» **Exercise instructions**: From the records below, please repeat exactly the line that has "71: (179, 287, 0.83)", the line that has "79: (435, 354, 2.72)", and every line between them, and nothing else.

[Source records]

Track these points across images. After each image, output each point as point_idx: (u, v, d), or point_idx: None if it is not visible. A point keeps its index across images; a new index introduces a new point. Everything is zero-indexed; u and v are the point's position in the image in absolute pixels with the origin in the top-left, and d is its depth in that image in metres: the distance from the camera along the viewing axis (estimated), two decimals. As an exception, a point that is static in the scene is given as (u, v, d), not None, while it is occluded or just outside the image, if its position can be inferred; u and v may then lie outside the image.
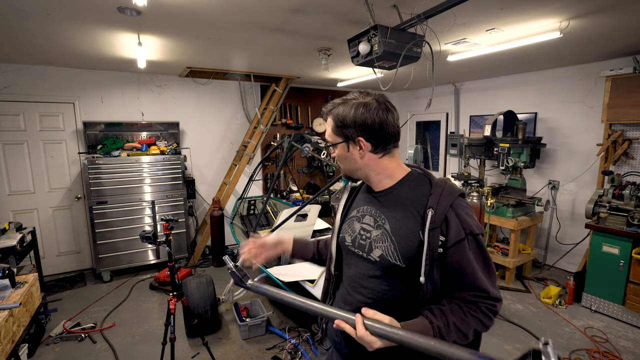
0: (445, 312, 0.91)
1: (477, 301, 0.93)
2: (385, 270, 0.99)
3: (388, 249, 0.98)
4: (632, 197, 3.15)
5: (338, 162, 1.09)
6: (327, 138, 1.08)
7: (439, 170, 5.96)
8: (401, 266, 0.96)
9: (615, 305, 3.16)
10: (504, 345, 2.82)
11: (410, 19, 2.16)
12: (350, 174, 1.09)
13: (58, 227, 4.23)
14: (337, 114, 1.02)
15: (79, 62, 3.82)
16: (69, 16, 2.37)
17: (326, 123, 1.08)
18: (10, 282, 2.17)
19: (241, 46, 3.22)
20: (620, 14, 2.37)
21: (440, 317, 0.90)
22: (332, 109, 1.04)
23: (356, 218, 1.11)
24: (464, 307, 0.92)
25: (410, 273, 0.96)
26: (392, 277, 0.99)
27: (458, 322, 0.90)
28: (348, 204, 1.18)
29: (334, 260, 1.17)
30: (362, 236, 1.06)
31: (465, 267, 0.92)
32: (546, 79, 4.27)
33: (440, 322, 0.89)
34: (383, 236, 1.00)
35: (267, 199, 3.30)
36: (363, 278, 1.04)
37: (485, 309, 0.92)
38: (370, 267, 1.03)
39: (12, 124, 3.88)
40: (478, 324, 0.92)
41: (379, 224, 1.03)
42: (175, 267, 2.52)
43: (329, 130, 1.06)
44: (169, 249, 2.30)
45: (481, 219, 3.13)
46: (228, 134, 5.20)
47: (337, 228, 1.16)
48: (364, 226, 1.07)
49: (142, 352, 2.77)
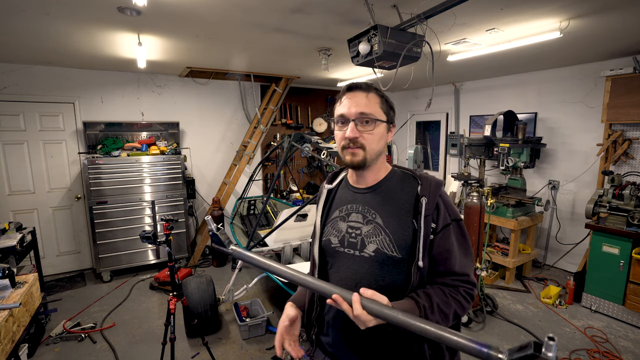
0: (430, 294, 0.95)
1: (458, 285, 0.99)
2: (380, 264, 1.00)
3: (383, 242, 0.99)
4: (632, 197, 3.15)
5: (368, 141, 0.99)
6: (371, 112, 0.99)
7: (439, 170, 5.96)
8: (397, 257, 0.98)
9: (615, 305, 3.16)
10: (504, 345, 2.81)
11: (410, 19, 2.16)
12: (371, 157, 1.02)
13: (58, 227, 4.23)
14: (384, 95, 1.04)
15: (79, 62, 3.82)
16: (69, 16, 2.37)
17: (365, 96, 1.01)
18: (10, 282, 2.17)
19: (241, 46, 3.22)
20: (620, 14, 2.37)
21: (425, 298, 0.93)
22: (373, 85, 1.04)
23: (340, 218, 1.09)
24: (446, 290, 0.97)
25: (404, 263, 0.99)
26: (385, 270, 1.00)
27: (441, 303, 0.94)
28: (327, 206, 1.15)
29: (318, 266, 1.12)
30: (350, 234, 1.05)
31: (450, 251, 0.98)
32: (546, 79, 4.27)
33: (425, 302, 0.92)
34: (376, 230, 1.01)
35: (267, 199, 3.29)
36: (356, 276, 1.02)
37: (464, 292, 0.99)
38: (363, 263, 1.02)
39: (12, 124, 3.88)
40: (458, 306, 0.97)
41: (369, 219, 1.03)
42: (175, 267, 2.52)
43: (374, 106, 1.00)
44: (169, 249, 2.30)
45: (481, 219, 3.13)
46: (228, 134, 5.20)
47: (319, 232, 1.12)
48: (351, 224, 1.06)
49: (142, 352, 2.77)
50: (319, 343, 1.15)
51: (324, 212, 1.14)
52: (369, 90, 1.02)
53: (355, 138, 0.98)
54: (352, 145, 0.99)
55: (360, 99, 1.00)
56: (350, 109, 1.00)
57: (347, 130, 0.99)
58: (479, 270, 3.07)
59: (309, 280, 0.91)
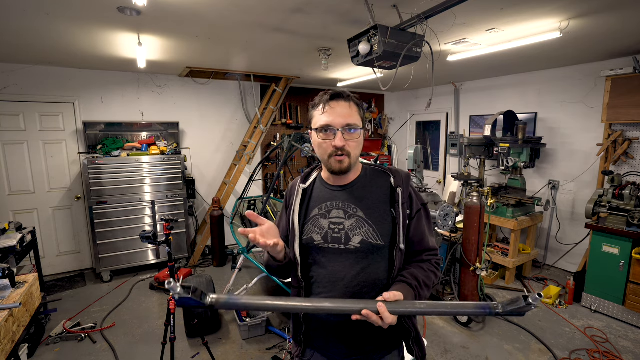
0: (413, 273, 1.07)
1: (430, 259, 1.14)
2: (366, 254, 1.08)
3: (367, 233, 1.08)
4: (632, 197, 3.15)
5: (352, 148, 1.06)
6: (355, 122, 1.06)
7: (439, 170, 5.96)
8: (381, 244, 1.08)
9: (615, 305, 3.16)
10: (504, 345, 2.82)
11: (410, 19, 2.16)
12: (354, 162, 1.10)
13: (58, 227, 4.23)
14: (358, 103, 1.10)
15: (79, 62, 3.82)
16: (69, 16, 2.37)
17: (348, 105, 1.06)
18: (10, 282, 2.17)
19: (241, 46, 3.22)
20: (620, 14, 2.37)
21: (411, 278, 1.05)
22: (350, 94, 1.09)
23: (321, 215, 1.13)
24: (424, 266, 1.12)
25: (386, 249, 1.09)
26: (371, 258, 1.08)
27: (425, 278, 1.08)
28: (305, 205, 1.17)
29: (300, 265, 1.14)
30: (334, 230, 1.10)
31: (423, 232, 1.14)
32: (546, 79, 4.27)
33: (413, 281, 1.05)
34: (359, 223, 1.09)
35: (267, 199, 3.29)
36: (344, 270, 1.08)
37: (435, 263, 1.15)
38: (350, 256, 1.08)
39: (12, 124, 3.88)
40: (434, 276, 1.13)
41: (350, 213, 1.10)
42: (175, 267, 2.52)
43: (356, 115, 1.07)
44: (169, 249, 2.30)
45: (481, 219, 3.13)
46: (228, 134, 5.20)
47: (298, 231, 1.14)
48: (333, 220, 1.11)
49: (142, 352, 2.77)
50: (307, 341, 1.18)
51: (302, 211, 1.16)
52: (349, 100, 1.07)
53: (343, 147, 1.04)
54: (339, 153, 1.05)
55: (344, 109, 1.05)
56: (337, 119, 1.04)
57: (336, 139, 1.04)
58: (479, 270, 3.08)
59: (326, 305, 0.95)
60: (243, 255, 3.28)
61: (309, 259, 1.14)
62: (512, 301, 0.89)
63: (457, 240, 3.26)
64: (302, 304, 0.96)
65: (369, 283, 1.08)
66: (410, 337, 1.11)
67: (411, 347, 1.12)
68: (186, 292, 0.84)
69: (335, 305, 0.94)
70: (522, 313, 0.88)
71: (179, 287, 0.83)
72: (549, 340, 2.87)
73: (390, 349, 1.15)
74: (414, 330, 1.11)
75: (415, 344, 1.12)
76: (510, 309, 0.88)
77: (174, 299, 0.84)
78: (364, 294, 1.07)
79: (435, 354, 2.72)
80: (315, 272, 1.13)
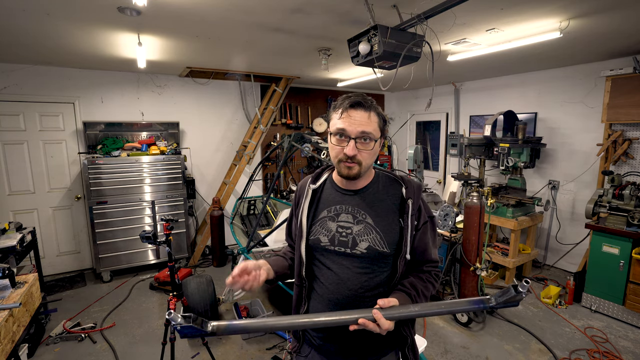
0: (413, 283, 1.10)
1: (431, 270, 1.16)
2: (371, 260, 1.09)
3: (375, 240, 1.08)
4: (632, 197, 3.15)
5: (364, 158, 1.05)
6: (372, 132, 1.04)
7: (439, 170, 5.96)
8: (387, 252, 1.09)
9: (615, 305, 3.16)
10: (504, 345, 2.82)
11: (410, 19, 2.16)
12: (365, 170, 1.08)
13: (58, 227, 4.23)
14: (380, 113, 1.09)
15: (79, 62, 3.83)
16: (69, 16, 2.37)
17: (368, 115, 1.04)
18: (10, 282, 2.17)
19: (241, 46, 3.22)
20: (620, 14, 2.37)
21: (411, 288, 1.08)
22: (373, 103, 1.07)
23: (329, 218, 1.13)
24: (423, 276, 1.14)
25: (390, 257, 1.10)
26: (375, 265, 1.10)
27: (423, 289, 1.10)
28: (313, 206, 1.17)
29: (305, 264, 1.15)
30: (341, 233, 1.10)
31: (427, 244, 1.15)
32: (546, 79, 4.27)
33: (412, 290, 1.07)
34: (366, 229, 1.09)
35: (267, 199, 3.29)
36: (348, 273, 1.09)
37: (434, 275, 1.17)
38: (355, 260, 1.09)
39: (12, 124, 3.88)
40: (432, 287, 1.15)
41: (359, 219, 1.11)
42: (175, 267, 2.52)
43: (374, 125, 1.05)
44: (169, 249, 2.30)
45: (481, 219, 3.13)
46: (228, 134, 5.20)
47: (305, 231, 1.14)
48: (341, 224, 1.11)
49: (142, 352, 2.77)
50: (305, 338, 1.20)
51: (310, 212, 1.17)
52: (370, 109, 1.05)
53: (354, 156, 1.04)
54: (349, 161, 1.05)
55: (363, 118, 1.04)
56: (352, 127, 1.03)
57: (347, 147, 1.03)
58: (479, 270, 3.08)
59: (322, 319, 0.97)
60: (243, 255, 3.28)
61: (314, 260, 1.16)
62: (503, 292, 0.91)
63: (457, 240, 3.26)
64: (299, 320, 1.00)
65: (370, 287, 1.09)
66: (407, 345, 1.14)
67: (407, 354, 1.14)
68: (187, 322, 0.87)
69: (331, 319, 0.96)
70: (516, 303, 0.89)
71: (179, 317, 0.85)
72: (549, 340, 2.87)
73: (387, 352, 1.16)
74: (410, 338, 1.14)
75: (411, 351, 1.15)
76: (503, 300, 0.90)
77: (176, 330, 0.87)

[/Source records]

» **Answer to this problem**:
71: (179, 287, 0.83)
72: (549, 340, 2.87)
73: (390, 349, 1.15)
74: (414, 330, 1.11)
75: (415, 344, 1.12)
76: (510, 309, 0.88)
77: (174, 299, 0.84)
78: (364, 294, 1.07)
79: (435, 354, 2.72)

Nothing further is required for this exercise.